For over 50 years, Vico Magistretti represented the rational face of post-war design, seeking timeless solutions to technical and formal problems. Based his whole life in Milan, he consistently produced designs that are as startling, spontaneous and original as they are logical and elegant. After studying at Polytechnic University of Milan, Magistretti worked as an architect in his father’s company and began his career as a designer by creating low-cost furniture for the inexpensive apartments built to house the homeless during World War II.


Magistretti designs were simple, portable and practical – qualities that were to appear again and again in his work during the 1950s. In 1959, he was commissioned to design furnishings for the Golf Club Carimate clubhouse. The chair designed for Cassina as part of this project changed the course of his career. The Carimate chair was soon a familiar sight in restaurants and cafés throughout Italy and the rest of Europe.

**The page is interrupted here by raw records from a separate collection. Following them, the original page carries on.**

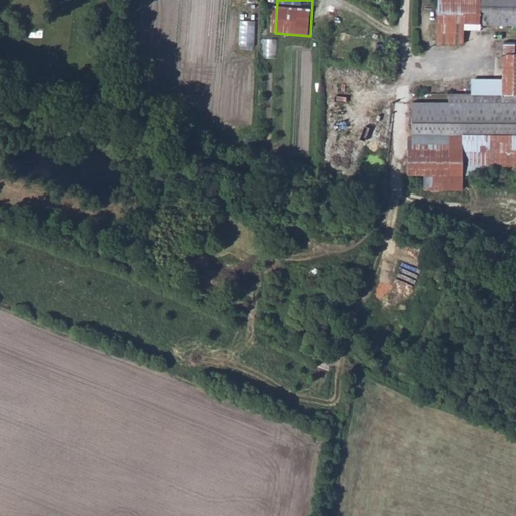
[(436,0),(436,46),(463,46),(463,32),(478,32),(478,25),(478,0),(436,0)]
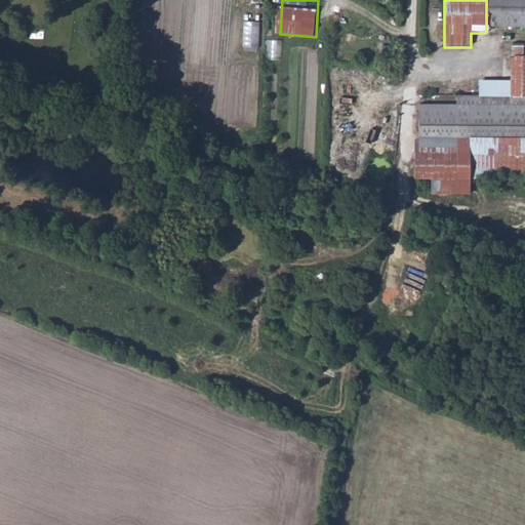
[(524,0),(486,0),(486,26),(494,26),(494,34),(524,34),(524,0)]
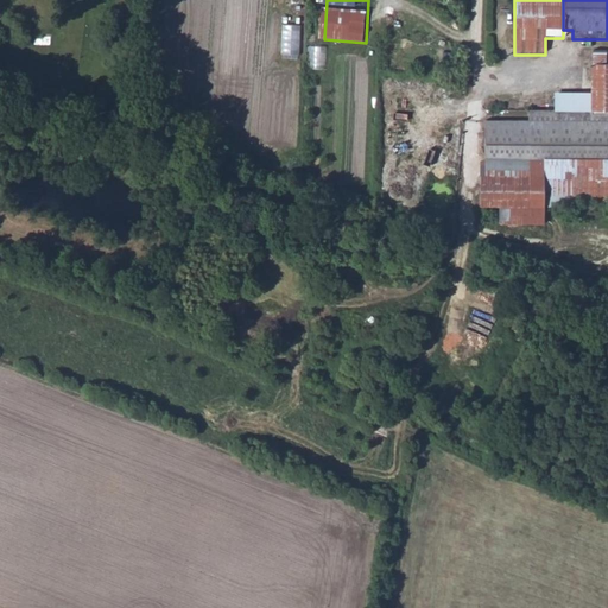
[(280,57),(298,58),(302,23),(283,21),(280,57)]
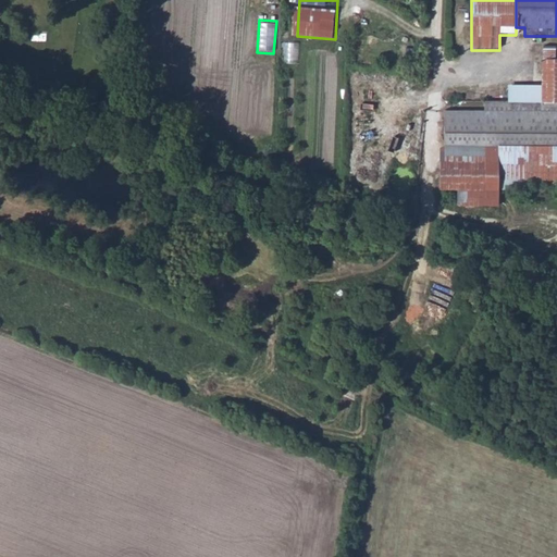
[(287,40),(286,52),(299,52),(299,41),(287,40)]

From the early 1960s on, Magistretti devoted his talents to furniture and lighting design for companies including Cassina, Artemide and Oluce. His furniture was comfortable and informal, colorful and playful. As with the work of Marco Zanuso and Joe Colombo, Magistretti’s experiments with plastic changed consumers’ perception of the material. Once dismissed as cheap and flimsy, it became thought of as stylish and sophisticated. The Selene chair (1969) was a simple design in sturdy ABS plastic with an S-shaped curve in the leg that strengthened its structure. It was produced by Artemide in bold, bright colors and rapidly enjoyed international success.


Magistretti was, above all, a designer of great integrity and humanity. His elegant design solutions were always realized in the light of technological, economic and other practical concerns. Throughout his career, he was an ambassador for design that does not perpetuate the “throwaway” consumer culture.